Qualche decennio prima di diventare un generico epiteto rivolto a tre quarti dell’arco parlamentare, “radical chic” aveva un significato preciso, e come gran parte della produzione di Wolfe era una geniale definizione dell’esistente e delle sue idiosincrasie, dei suoi aspetti più grotteschi e di quelli che avrebbero potuto portare a qualcos’altro. Che parlasse della rampante New York anni ’80 dei “Padroni dell’Universo” seduti comodi alle scrivanie di Wall Street (Il falò delle vanità), di sottoculture devote all’Lsd dei ’60 (Electric kool-aid acid test), di architettura modernista (Maledetti architetti) o di immobiliaristi di Atlanta nei ’90 (Un uomo vero), Tom Wolfe riusciva quasi sempre a catturare sulle sue pagine le sfumature della nuova vita quotidiana di milioni di persone, quel confuso grumo di aspirazioni, corse all’oro, vecchie automobili e sogni infranti che si chiamava – e si chiama – America.
Difficile, per buona parte dell’intellighenzia americana, accettare il talento di un conservatore dichiarato, così perennemente meravigliato dai cambiamenti in atto e così più bravo degli altri a raccontarli: Wolfe ha sempre avuto nemici, ma non se ne è quasi mai curato, rimanendo dedicato al suo percorso di osservatore incuriosito e ossessivo. “Snob”, si è detto di Tom Wolfe il “grande dandy” (The Guardian) – e certamente lo era, coi suoi abiti sartoriali bianchi con cui percorreva le Avenue di Manhattan, stranianti vestigia di un’altra epoca – ma è stato innanzitutto un innovatore del linguaggio e della prosa: alla sua morte, ha lasciato 150 citazioni delle sue opere sull’Oxford English Dictionary, in molti casi nelle vesti di prima fonte conosciuta per parole e frasi poi entrate nel lessico comune.
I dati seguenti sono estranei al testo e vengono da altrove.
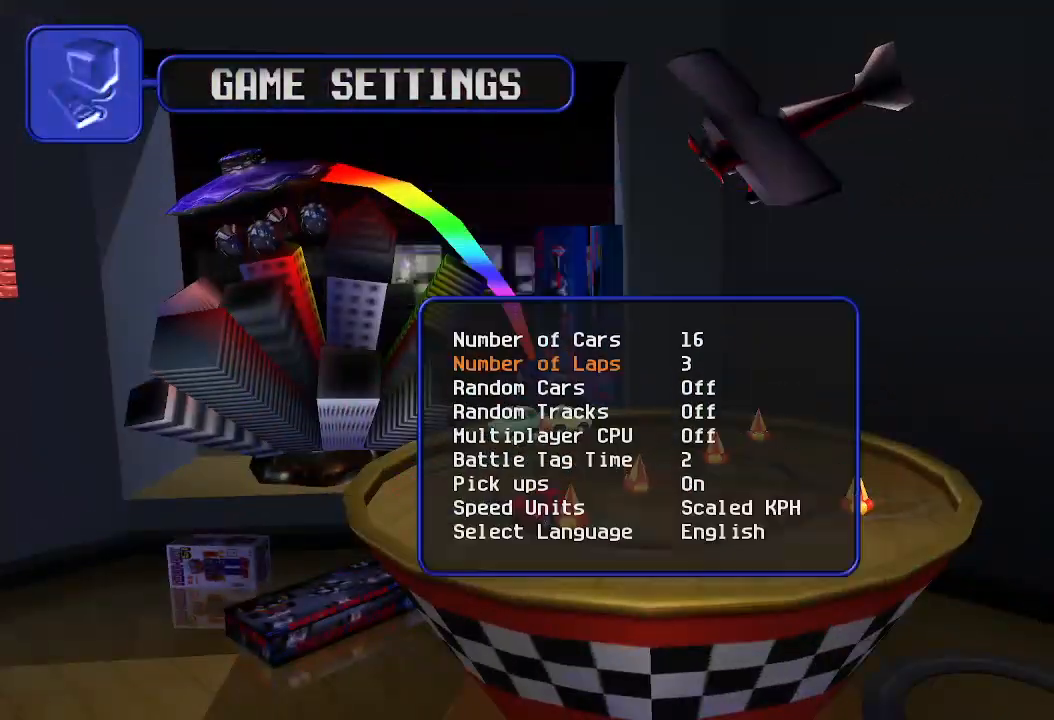
{"keys": [], "events": []}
Tanti anni prima della vittoria di Trump, dell’affermazione della Brexit, delle filter bubble che generano movimenti populisti e vincono le elezioni, Wolfe aveva visto lontano, un veggente in completo bianco. Si accorgeva di cosa stava cambiando nella mentalità degli americani, lo scrutava a fondo, prevedeva – tra le altre cose – la rivincita nerd della Silicon Valley e l’affermazione delle neuroscienze in ambito cognitivo (in un articolo pubblicato su Forbes nel 1996), fino all’imminente crisi economica nel 2007. Traducendo un’altra delle sue definizioni celebri, quella del Decennio dell’io, l’editore Castelvecchi ha mandato in stampa una sua frase che risale addirittura al ’76, e ha tutti i connotati della profezia: “Hanno fatto qualcosa che si pensava facessero soltanto gli aristocratici (e gli intellettuali artisti): hanno scoperto l’io e se ne sono infatuati”.
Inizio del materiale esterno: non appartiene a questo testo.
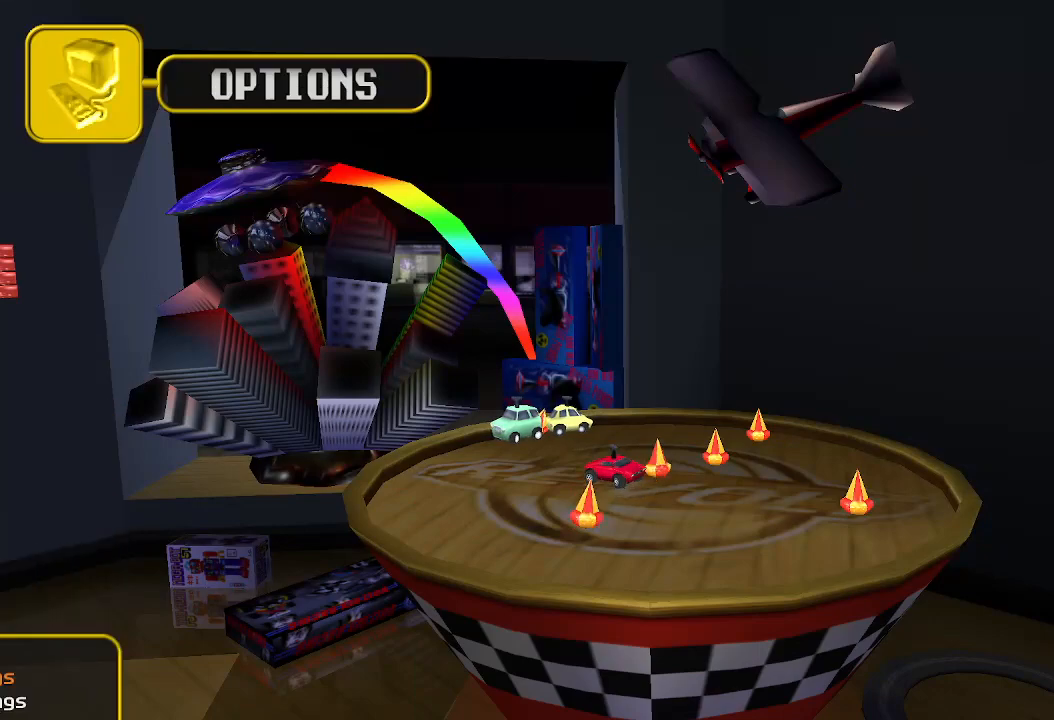
{"keys": [], "events": []}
Wolfe amava il Paese in cui gli era capitato di nascere, non lo capiva del tutto ma se ne ubriacava reportage dopo reportage, come se raccontarlo fosse l’unica catarsi possibile. Di lui una volta William F. Buckley Jr., fondatore della National Review, scrisse: “È probabilmente lo scrittore più dotato d’America”. Dimenticandosi di aggiungere che con ogni probabilità ne era anche il miglior sensitivo.